[Entries drawn from a collection]
::::

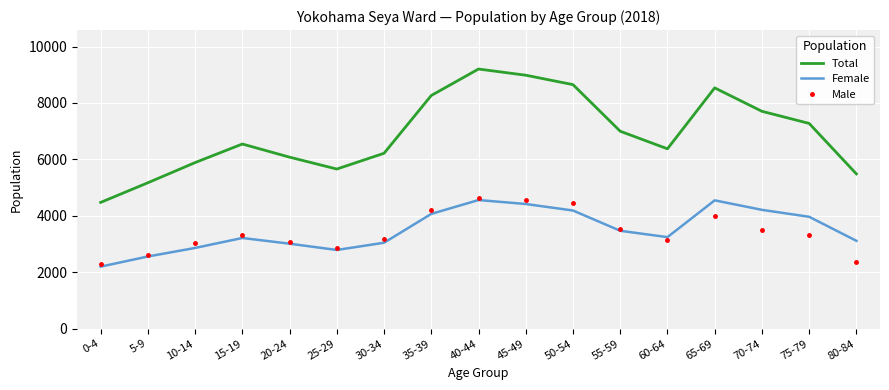

Is the value of Male at 70-74 greater than the value of Total at 25-29?

No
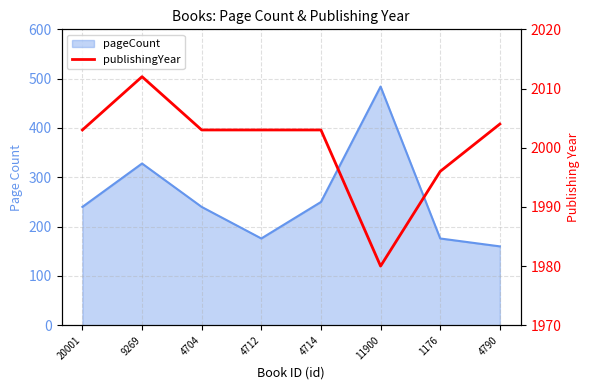

How many lines are shown in the chart?

1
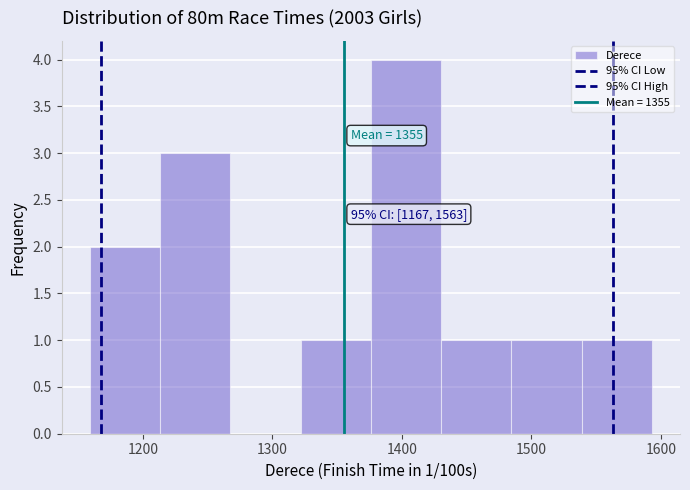

Which range on the x-axis has the tallest bar?

1380 to 1430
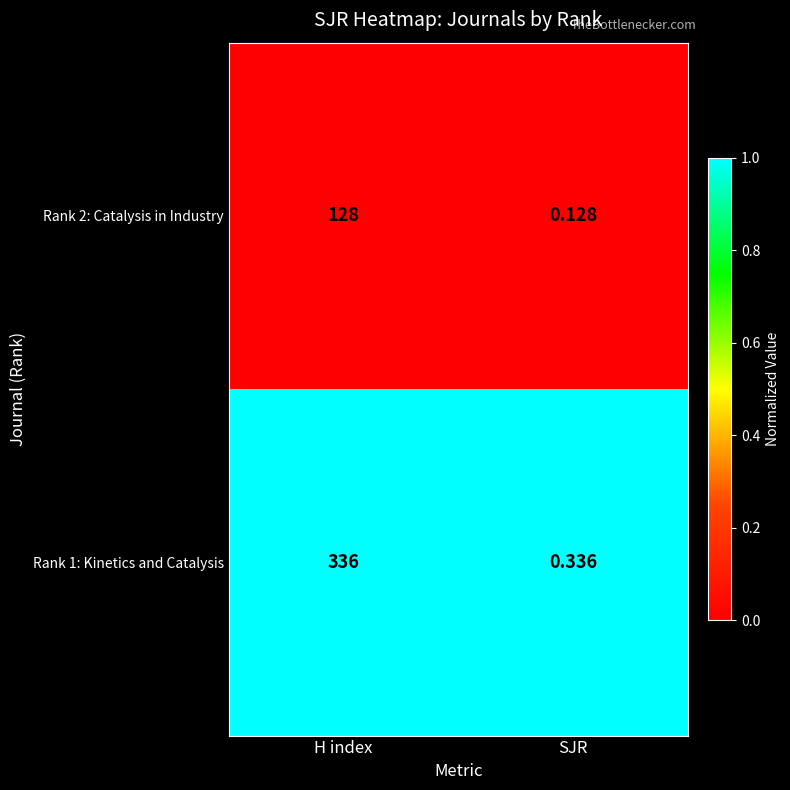

What is the spread (max minus min) of values at H index?

208.0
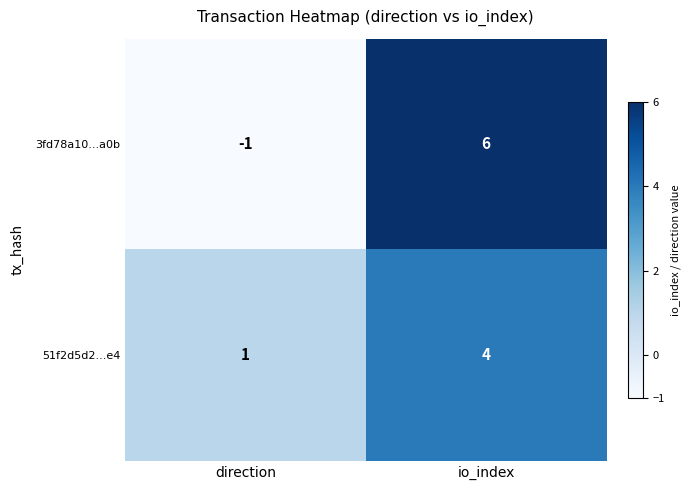

What is the smallest value displayed?

-1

::::

• **Task instructions**
Rewrite all of the rows above, changing "x-axis" to "horizontal axis" and keeping everything else the same. Leave the pictures out.

• **Solution to this task**
Is the value of Male at 70-74 greater than the value of Total at 25-29?

No

How many lines are shown in the chart?

1

Which range on the horizontal axis has the tallest bar?

1380 to 1430

What is the spread (max minus min) of values at H index?

208.0

What is the smallest value displayed?

-1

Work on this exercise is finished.